▶ **Data section**:
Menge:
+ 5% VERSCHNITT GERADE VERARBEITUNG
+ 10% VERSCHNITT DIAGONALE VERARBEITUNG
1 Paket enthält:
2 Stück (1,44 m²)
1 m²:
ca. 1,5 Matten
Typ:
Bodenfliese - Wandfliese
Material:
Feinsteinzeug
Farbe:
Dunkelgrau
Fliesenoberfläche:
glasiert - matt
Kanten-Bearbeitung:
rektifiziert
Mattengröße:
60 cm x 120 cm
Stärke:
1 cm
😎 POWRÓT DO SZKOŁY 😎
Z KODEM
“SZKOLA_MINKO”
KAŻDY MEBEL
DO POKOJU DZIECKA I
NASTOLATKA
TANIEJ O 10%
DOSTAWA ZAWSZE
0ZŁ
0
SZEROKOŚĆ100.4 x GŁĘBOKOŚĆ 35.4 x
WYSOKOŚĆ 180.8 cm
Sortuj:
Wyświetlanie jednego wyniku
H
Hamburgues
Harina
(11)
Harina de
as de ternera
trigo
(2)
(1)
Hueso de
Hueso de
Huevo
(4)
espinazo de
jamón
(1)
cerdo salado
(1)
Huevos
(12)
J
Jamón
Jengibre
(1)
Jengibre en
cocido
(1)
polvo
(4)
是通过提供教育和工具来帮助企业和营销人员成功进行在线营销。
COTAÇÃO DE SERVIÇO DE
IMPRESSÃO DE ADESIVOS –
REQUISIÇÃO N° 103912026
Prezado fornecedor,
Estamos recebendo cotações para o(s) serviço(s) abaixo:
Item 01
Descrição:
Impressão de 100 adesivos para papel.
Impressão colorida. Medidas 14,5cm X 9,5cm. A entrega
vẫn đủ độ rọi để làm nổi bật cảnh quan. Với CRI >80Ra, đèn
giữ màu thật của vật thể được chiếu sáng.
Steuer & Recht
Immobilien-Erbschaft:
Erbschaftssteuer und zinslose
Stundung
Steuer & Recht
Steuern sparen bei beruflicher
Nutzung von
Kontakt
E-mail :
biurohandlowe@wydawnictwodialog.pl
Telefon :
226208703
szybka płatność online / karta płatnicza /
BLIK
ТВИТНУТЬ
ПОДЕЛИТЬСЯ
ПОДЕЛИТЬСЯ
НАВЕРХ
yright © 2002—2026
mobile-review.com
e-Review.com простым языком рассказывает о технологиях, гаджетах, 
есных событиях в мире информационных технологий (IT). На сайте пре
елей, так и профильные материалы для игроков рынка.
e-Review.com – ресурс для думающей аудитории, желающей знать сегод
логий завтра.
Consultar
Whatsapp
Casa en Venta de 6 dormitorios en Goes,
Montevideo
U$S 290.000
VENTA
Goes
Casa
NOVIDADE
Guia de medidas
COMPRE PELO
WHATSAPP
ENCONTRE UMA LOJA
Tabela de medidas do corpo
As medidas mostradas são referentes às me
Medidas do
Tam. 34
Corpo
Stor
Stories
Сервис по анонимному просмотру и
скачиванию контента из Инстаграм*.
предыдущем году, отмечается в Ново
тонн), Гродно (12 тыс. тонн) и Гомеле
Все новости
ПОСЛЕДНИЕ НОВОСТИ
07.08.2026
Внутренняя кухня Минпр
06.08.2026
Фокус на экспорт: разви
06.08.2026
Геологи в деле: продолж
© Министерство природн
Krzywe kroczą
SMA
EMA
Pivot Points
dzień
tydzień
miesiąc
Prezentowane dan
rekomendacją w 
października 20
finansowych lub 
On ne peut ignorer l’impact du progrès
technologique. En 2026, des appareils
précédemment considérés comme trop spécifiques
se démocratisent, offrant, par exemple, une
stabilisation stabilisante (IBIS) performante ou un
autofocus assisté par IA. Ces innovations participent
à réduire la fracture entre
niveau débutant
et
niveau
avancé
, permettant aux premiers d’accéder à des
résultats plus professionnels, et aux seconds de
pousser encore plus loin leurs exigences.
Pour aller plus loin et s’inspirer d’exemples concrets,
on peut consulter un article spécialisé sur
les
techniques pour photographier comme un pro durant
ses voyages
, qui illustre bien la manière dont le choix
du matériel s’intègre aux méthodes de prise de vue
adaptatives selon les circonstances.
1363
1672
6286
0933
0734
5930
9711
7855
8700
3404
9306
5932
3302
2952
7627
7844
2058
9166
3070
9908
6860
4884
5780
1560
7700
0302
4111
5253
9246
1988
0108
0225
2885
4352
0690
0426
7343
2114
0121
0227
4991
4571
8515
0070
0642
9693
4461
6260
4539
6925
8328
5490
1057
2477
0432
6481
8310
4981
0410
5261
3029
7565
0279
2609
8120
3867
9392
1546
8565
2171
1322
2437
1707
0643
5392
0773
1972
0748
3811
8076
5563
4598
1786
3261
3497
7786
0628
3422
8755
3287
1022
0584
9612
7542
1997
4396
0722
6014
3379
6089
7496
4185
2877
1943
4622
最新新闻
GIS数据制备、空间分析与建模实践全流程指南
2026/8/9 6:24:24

▶ **Exercise brief**:
Return the listing. Match it exactly.

▶ **Task solution**:
Menge:
+ 5% VERSCHNITT GERADE VERARBEITUNG
+ 10% VERSCHNITT DIAGONALE VERARBEITUNG
1 Paket enthält:
2 Stück (1,44 m²)
1 m²:
ca. 1,5 Matten
Typ:
Bodenfliese - Wandfliese
Material:
Feinsteinzeug
Farbe:
Dunkelgrau
Fliesenoberfläche:
glasiert - matt
Kanten-Bearbeitung:
rektifiziert
Mattengröße:
60 cm x 120 cm
Stärke:
1 cm
😎 POWRÓT DO SZKOŁY 😎
Z KODEM
“SZKOLA_MINKO”
KAŻDY MEBEL
DO POKOJU DZIECKA I
NASTOLATKA
TANIEJ O 10%
DOSTAWA ZAWSZE
0ZŁ
0
SZEROKOŚĆ100.4 x GŁĘBOKOŚĆ 35.4 x
WYSOKOŚĆ 180.8 cm
Sortuj:
Wyświetlanie jednego wyniku
H
Hamburgues
Harina
(11)
Harina de
as de ternera
trigo
(2)
(1)
Hueso de
Hueso de
Huevo
(4)
espinazo de
jamón
(1)
cerdo salado
(1)
Huevos
(12)
J
Jamón
Jengibre
(1)
Jengibre en
cocido
(1)
polvo
(4)
是通过提供教育和工具来帮助企业和营销人员成功进行在线营销。
COTAÇÃO DE SERVIÇO DE
IMPRESSÃO DE ADESIVOS –
REQUISIÇÃO N° 103912026
Prezado fornecedor,
Estamos recebendo cotações para o(s) serviço(s) abaixo:
Item 01
Descrição:
Impressão de 100 adesivos para papel.
Impressão colorida. Medidas 14,5cm X 9,5cm. A entrega
vẫn đủ độ rọi để làm nổi bật cảnh quan. Với CRI >80Ra, đèn
giữ màu thật của vật thể được chiếu sáng.
Steuer & Recht
Immobilien-Erbschaft:
Erbschaftssteuer und zinslose
Stundung
Steuer & Recht
Steuern sparen bei beruflicher
Nutzung von
Kontakt
E-mail :
biurohandlowe@wydawnictwodialog.pl
Telefon :
226208703
szybka płatność online / karta płatnicza /
BLIK
ТВИТНУТЬ
ПОДЕЛИТЬСЯ
ПОДЕЛИТЬСЯ
НАВЕРХ
yright © 2002—2026
mobile-review.com
e-Review.com простым языком рассказывает о технологиях, гаджетах, 
есных событиях в мире информационных технологий (IT). На сайте пре
елей, так и профильные материалы для игроков рынка.
e-Review.com – ресурс для думающей аудитории, желающей знать сегод
логий завтра.
Consultar
Whatsapp
Casa en Venta de 6 dormitorios en Goes,
Montevideo
U$S 290.000
VENTA
Goes
Casa
NOVIDADE
Guia de medidas
COMPRE PELO
WHATSAPP
ENCONTRE UMA LOJA
Tabela de medidas do corpo
As medidas mostradas são referentes às me
Medidas do
Tam. 34
Corpo
Stor
Stories
Сервис по анонимному просмотру и
скачиванию контента из Инстаграм*.
предыдущем году, отмечается в Ново
тонн), Гродно (12 тыс. тонн) и Гомеле
Все новости
ПОСЛЕДНИЕ НОВОСТИ
07.08.2026
Внутренняя кухня Минпр
06.08.2026
Фокус на экспорт: разви
06.08.2026
Геологи в деле: продолж
© Министерство природн
Krzywe kroczą
SMA
EMA
Pivot Points
dzień
tydzień
miesiąc
Prezentowane dan
rekomendacją w 
października 20
finansowych lub 
On ne peut ignorer l’impact du progrès
technologique. En 2026, des appareils
précédemment considérés comme trop spécifiques
se démocratisent, offrant, par exemple, une
stabilisation stabilisante (IBIS) performante ou un
autofocus assisté par IA. Ces innovations participent
à réduire la fracture entre
niveau débutant
et
niveau
avancé
, permettant aux premiers d’accéder à des
résultats plus professionnels, et aux seconds de
pousser encore plus loin leurs exigences.
Pour aller plus loin et s’inspirer d’exemples concrets,
on peut consulter un article spécialisé sur
les
techniques pour photographier comme un pro durant
ses voyages
, qui illustre bien la manière dont le choix
du matériel s’intègre aux méthodes de prise de vue
adaptatives selon les circonstances.
1363
1672
6286
0933
0734
5930
9711
7855
8700
3404
9306
5932
3302
2952
7627
7844
2058
9166
3070
9908
6860
4884
5780
1560
7700
0302
4111
5253
9246
1988
0108
0225
2885
4352
0690
0426
7343
2114
0121
0227
4991
4571
8515
0070
0642
9693
4461
6260
4539
6925
8328
5490
1057
2477
0432
6481
8310
4981
0410
5261
3029
7565
0279
2609
8120
3867
9392
1546
8565
2171
1322
2437
1707
0643
5392
0773
1972
0748
3811
8076
5563
4598
1786
3261
3497
7786
0628
3422
8755
3287
1022
0584
9612
7542
1997
4396
0722
6014
3379
6089
7496
4185
2877
1943
4622
最新新闻
GIS数据制备、空间分析与建模实践全流程指南
2026/8/9 6:24:24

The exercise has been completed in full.